§ What you have to do
Copy the result of filtering the entries below for lines that include the string "protection".
===============
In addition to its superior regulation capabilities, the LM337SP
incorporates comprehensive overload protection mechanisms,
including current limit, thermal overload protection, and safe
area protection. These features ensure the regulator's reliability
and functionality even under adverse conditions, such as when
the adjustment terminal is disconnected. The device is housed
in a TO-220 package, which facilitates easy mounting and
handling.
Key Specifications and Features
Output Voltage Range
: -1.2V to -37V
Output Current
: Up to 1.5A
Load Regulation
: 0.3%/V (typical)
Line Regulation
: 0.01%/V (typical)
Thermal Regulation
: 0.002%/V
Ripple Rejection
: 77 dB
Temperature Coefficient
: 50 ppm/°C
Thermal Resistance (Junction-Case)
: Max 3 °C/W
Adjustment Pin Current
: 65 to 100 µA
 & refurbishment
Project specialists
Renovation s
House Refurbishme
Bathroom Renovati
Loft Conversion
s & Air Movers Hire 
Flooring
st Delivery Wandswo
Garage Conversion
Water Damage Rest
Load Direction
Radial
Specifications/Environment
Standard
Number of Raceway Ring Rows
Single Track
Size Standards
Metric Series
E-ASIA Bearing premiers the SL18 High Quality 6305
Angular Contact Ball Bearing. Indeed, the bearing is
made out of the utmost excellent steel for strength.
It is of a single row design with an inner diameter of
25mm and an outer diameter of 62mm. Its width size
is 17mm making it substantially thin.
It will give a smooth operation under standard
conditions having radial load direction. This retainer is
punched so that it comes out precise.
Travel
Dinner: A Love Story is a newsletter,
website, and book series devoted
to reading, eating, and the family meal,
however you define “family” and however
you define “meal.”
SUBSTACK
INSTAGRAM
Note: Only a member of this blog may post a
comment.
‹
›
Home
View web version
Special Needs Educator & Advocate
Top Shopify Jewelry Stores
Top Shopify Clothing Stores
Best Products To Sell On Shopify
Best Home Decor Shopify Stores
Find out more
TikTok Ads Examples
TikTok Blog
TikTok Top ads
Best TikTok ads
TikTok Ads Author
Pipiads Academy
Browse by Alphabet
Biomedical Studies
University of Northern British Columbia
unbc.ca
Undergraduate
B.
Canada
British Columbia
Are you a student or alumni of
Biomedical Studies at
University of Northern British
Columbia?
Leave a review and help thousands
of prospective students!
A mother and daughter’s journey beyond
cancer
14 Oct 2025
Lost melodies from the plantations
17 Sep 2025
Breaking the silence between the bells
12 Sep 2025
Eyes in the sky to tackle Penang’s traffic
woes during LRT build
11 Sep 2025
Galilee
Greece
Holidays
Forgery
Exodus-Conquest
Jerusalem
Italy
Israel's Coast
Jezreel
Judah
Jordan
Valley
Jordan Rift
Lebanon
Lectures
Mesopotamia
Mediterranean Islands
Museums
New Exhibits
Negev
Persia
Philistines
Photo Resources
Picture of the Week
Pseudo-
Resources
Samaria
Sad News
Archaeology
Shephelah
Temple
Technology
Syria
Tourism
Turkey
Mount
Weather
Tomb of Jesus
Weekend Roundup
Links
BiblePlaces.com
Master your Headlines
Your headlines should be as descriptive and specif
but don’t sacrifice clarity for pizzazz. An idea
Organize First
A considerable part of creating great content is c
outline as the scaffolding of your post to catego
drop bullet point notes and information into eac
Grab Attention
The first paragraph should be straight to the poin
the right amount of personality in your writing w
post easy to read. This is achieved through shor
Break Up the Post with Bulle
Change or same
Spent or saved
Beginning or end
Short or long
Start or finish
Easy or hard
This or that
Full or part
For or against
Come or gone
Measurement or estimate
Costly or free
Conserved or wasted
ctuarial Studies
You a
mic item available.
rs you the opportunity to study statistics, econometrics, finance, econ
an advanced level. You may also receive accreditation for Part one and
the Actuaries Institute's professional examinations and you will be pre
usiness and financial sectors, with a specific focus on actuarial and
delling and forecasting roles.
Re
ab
===============
§ Task answer
incorporates comprehensive overload protection mechanisms,
including current limit, thermal overload protection, and safe
area protection. These features ensure the regulator's reliability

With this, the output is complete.